### What the exercise asks
From the line below that contains "What SQL dialects are supported?" to the line that contains "Minified SQL is", repeat every line exactly, both ends included, and nothing else.

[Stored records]
****

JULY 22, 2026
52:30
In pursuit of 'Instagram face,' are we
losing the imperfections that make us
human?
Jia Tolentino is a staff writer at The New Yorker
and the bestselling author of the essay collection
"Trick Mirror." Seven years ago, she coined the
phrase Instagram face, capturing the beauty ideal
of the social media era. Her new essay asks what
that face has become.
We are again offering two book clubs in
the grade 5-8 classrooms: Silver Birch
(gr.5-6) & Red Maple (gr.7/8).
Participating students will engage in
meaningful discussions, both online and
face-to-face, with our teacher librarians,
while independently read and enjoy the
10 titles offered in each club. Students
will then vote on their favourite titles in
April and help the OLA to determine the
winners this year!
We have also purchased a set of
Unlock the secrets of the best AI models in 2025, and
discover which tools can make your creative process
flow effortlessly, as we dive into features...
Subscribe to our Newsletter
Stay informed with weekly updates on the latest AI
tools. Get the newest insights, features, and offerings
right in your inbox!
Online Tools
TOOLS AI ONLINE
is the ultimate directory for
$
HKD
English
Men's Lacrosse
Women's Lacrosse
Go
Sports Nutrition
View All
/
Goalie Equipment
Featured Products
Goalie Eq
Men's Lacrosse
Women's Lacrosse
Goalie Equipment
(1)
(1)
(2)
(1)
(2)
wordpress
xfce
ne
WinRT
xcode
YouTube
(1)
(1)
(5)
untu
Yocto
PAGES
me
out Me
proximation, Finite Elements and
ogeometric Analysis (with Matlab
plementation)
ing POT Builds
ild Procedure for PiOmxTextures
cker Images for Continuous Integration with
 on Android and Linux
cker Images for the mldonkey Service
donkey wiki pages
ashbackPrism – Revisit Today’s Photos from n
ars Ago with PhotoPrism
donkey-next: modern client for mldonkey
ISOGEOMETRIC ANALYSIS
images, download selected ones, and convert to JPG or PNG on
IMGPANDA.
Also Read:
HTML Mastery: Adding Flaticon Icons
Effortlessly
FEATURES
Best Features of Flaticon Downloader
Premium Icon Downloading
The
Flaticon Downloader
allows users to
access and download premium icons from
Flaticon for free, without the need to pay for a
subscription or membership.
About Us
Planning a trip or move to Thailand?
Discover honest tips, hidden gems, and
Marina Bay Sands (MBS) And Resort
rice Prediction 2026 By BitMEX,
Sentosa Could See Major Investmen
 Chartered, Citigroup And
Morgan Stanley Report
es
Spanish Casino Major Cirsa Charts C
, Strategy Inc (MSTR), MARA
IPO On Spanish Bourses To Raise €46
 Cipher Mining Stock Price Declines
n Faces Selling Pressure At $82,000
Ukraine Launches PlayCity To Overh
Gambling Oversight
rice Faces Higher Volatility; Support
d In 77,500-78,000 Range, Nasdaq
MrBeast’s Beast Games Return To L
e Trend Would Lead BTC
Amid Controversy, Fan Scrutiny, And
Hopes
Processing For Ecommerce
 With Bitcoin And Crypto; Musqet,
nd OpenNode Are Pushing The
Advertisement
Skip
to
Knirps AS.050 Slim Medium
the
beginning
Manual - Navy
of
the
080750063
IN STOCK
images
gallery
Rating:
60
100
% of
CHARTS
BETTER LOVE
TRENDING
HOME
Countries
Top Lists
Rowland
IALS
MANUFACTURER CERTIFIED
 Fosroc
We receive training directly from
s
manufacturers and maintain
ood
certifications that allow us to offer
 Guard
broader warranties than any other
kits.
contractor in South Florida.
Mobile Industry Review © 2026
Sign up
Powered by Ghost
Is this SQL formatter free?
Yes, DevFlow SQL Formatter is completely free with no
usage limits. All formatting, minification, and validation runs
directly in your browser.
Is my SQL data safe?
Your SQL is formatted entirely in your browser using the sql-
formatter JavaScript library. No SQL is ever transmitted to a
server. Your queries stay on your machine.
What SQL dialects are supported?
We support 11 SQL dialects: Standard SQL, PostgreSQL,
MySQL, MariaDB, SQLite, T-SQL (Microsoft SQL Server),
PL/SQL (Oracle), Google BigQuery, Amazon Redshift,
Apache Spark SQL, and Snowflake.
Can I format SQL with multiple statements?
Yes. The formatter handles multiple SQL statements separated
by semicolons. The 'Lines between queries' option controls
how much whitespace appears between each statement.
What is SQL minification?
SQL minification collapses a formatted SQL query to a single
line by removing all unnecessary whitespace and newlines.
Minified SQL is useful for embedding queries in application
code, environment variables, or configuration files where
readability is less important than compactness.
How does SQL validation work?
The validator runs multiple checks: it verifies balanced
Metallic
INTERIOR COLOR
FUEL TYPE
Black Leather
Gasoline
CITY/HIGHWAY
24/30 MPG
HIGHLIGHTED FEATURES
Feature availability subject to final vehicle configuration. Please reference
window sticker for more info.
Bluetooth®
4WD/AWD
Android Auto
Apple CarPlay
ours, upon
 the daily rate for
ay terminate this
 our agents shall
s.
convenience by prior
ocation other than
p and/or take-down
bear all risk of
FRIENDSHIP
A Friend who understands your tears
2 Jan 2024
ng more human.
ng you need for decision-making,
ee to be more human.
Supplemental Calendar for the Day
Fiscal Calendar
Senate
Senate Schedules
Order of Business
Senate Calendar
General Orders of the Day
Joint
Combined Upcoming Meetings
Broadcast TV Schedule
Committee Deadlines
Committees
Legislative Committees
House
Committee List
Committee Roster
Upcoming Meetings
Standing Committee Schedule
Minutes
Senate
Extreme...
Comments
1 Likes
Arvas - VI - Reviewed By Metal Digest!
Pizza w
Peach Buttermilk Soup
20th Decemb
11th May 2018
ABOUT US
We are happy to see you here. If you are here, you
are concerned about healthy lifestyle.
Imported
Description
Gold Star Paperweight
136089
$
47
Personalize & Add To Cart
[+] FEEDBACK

****

### Solution for this problem
What SQL dialects are supported?
We support 11 SQL dialects: Standard SQL, PostgreSQL,
MySQL, MariaDB, SQLite, T-SQL (Microsoft SQL Server),
PL/SQL (Oracle), Google BigQuery, Amazon Redshift,
Apache Spark SQL, and Snowflake.
Can I format SQL with multiple statements?
Yes. The formatter handles multiple SQL statements separated
by semicolons. The 'Lines between queries' option controls
how much whitespace appears between each statement.
What is SQL minification?
SQL minification collapses a formatted SQL query to a single
line by removing all unnecessary whitespace and newlines.
Minified SQL is useful for embedding queries in application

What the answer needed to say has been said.